What this task involves: For every record, write out its lines again with "scientific name" swapped for "binomial name" and nothing else changed. Omit the pictures.

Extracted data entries
· · · · ·
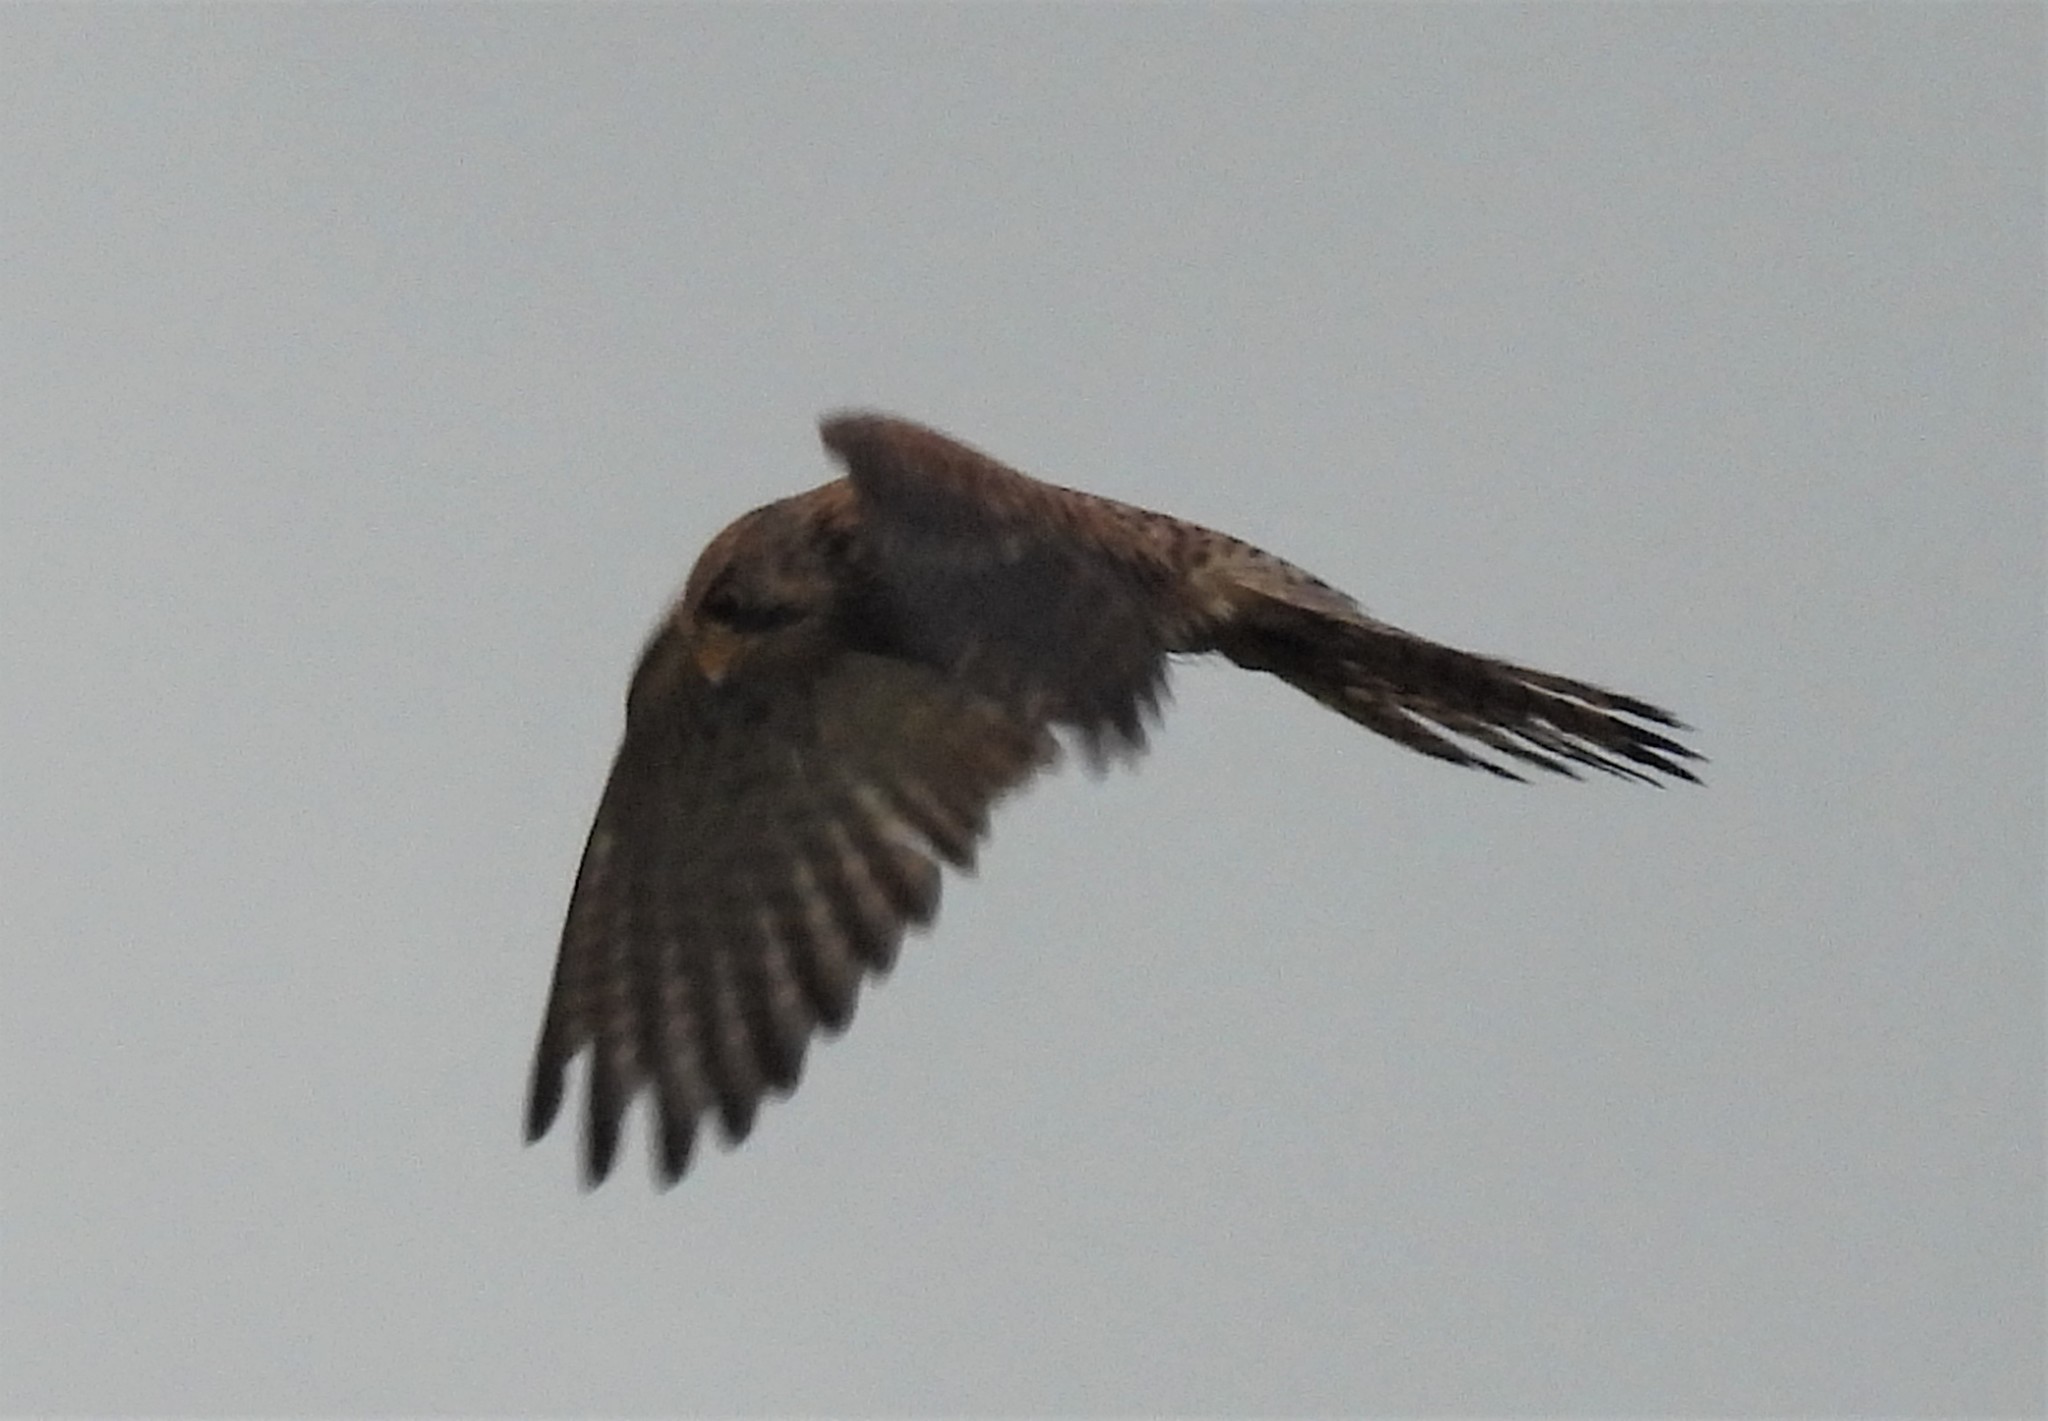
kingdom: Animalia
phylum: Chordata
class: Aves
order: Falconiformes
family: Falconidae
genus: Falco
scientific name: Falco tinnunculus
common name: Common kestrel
· · · · ·
Finished task:
kingdom: Animalia
phylum: Chordata
class: Aves
order: Falconiformes
family: Falconidae
genus: Falco
binomial name: Falco tinnunculus
common name: Common kestrel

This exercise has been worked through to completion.